### Document text

Railway station in Cologne, North Rhine-Westphalia, Germany

Köln Hauptbahnhof (Cologne Central Station) is the central railway station of Cologne, Germany. The station is an important local, national and international transport hub, with many ICE, Eurostar and Intercity trains calling there, as well as regional Regional-Express, RegionalBahn and local S-Bahn trains. EuroNight and Nightjet night services also call at the station. It has frequent connections to Frankfurt by way of the Cologne–Frankfurt high-speed rail line, which starts in southern Cologne. On an average day, about 320,000 travellers frequent the station, making it the fifth busiest station in Germany.

The station is situated next to Cologne Cathedral.

There is another important station in Cologne, the Köln Messe/Deutz station across the river Rhine, just about 400 metres away from Köln Hauptbahnhof. The stations are linked by the Hohenzollern Bridge, a six-track railway bridge with pedestrian and bicycle lanes on each side. Frequent local services connect the two stations.

==History==

By 1850 there were five stations at Cologne that had been built by different railway companies. On the west bank of the Rhine there were the Bonn-Cologne Railway Company (German, old spelling: Bonn-Cölner Eisenbahn-Gesellschaft, BCE), the Cologne-Krefeld Railway Company (German, old spelling: Cöln-Crefelder Eisenbahn-Gesellschaft, CCE) and the Rhenish Railway Company (German: Rheinische Eisenbahn-Gesellschaft, RhE). On the east bank there were the Bergisch-Märkische Railway Company (German: Bergisch-Märkische Eisenbahn-Gesellschaft, BME) and the Cologne-Minden Railway Company (German, old spelling: Cöln-Mindener Eisenbahn-Gesellschaft, CME).

In 1854 a controversial decision was taken to locate a new rail and road bridge next to the cathedral, following consideration of such proposals as connecting the bridge to an existing freight yard and temporary passenger station on the banks of the Rhine (Rhine Station) at the street of Trankgasse, which is to the southeast of the current Hauptbahnhof. It was suggested that carriages could be lowered by lift to the Trankgasse station, but it was quickly realized that the only effective way for connecting the left and right bank line was to create a central station. The city agreed to the proposal in 1857 and made available the ground of the former Botanical garden to the north of the cathedral and on the site of part of the old University of Cologne, suppressed by the French in 1798. The railway track was laid at ground level from the bridge over the Rhine and crossing the street of Eigelstein west of the station at ground level and running through the medieval city wall.

######
### Supplied material

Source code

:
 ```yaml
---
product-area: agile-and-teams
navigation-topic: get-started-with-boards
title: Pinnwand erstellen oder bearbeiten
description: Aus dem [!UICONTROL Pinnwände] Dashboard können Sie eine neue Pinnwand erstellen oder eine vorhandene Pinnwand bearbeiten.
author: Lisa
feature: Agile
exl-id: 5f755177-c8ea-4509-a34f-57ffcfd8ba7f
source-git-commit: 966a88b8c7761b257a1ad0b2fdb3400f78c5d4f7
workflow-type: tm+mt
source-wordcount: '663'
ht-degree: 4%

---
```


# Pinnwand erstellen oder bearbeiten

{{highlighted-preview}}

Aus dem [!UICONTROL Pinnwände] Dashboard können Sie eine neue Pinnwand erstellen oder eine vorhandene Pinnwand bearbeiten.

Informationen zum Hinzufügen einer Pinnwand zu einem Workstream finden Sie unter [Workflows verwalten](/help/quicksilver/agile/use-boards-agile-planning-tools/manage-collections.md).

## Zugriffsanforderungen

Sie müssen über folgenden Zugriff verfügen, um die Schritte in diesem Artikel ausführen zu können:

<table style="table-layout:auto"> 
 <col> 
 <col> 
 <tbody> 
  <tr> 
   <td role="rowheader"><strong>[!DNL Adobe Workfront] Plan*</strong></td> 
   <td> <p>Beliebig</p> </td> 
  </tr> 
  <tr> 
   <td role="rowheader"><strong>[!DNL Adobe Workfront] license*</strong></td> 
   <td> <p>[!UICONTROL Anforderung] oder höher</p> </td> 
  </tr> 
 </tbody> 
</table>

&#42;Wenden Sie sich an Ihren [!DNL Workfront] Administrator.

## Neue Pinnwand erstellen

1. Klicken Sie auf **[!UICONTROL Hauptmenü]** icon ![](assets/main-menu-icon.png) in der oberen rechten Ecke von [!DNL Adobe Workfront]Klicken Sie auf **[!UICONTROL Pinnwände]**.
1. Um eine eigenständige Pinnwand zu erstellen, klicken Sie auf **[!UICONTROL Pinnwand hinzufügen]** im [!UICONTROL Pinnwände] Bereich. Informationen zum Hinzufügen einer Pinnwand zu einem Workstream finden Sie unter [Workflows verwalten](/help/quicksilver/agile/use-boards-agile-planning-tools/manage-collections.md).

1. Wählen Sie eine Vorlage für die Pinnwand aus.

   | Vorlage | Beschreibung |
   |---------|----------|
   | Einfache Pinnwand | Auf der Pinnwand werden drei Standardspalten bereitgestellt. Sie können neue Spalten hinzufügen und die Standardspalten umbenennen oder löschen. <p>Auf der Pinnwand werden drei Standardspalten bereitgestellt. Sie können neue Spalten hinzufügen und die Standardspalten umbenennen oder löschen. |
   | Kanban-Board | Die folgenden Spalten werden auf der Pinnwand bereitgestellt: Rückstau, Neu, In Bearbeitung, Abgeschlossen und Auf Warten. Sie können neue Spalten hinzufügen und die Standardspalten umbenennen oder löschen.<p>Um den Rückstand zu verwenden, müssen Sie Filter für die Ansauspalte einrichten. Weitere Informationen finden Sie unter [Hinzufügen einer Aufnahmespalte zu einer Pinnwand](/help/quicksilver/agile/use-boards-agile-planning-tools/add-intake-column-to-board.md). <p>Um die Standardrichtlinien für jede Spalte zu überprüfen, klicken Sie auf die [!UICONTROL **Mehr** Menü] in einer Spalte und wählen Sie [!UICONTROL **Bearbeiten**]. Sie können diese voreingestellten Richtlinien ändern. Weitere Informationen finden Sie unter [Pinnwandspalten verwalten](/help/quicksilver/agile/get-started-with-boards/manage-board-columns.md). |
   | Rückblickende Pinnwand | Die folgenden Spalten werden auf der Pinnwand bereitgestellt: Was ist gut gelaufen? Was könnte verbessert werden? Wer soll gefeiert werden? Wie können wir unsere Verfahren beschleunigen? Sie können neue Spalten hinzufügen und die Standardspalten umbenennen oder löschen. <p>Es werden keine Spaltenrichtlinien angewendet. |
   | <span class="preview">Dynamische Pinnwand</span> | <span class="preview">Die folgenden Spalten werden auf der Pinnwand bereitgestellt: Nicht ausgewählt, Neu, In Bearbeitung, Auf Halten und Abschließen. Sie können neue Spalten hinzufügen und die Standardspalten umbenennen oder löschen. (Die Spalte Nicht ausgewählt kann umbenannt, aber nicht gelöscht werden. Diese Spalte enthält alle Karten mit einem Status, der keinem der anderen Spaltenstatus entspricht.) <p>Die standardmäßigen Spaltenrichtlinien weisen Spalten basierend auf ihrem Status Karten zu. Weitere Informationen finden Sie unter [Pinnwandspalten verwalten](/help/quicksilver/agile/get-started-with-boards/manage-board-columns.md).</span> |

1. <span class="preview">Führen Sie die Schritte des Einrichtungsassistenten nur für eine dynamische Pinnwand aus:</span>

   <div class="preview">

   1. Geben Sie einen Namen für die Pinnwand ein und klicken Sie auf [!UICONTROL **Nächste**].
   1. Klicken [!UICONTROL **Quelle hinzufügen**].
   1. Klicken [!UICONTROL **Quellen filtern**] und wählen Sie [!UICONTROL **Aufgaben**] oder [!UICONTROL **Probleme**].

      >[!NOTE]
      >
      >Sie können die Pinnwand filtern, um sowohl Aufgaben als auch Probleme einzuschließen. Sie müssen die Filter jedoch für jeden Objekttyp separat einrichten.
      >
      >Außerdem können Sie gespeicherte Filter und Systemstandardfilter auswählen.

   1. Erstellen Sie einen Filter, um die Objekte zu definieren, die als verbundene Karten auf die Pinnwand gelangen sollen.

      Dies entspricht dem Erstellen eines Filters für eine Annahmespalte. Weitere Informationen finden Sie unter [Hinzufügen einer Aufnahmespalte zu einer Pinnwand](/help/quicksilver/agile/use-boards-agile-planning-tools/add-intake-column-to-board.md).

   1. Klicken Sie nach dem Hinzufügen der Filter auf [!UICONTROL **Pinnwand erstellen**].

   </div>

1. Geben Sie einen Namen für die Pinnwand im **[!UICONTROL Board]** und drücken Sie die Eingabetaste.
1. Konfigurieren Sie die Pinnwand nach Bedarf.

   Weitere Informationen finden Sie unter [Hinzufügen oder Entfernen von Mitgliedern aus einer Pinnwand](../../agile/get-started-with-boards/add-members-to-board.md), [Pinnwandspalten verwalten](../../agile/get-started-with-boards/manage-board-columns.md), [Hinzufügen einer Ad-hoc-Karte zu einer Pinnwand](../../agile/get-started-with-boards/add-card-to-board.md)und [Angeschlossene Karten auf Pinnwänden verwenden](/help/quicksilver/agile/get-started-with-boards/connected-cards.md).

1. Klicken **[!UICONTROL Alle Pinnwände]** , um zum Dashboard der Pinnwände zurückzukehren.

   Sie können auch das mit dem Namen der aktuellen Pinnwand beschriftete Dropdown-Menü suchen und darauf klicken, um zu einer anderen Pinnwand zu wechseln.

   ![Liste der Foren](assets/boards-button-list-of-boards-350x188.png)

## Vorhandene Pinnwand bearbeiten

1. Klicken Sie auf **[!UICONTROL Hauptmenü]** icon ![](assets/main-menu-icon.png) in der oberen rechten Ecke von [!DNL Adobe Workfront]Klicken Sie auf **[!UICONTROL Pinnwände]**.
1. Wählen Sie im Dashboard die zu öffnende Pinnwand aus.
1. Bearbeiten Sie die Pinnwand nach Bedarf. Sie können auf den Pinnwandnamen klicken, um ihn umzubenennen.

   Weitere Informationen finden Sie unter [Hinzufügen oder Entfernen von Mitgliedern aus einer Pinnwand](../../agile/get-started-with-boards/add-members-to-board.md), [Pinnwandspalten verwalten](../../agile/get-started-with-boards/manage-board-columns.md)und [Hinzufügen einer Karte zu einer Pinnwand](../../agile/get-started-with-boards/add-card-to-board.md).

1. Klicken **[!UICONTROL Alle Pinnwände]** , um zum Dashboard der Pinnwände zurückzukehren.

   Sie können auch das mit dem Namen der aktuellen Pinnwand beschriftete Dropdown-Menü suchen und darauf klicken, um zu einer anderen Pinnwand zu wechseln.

######

## Apply what you read
- a) According to the text on Cologne's central station, about how many travellers use the station on an average day?
- b) Continue the history of Cologne's central station from its last sentence.

## Expected results
- a) About 320,000 travellers.

- b)
===Original station ===

The original Central Station (German: Centralbahnhof) was built beginning in 1857 to the plans of Hermann Otto Pflaume on behalf of the RhE, which had in the same year acquired the BCE. The station was opened on 5 December 1859 together with the Cathedral Bridge (German: Dombrücke, later the site of the Hohenzollernbrücke). The Central Station was a combined terminus and through station: it included four terminating tracks for the RhE running to the west, while the CME had two through tracks connected to its line on the eastern side of the Rhine by the Cathedral Bridge.

The station quickly reached capacity, but the RhE as operator had only limited interest in developing the station, as this would have mainly benefited competing companies. Serious planning for an enlarged station was therefore only taken after the nationalisation of the railways in Prussia in the 1880s.

===New station===

For the planning of the new central station two options were considered:
- Construction of a major railway station in an open area north of Venloer Straße and reclassifying of the original station as a minor station, or
- Replacement of the central station with a new building at the same place with an increase in platforms and the construction of two secondary passenger stations (Cologne West and Cologne South) on the urban railway on the model of Berlin Stadtbahn and a rail freight bypass.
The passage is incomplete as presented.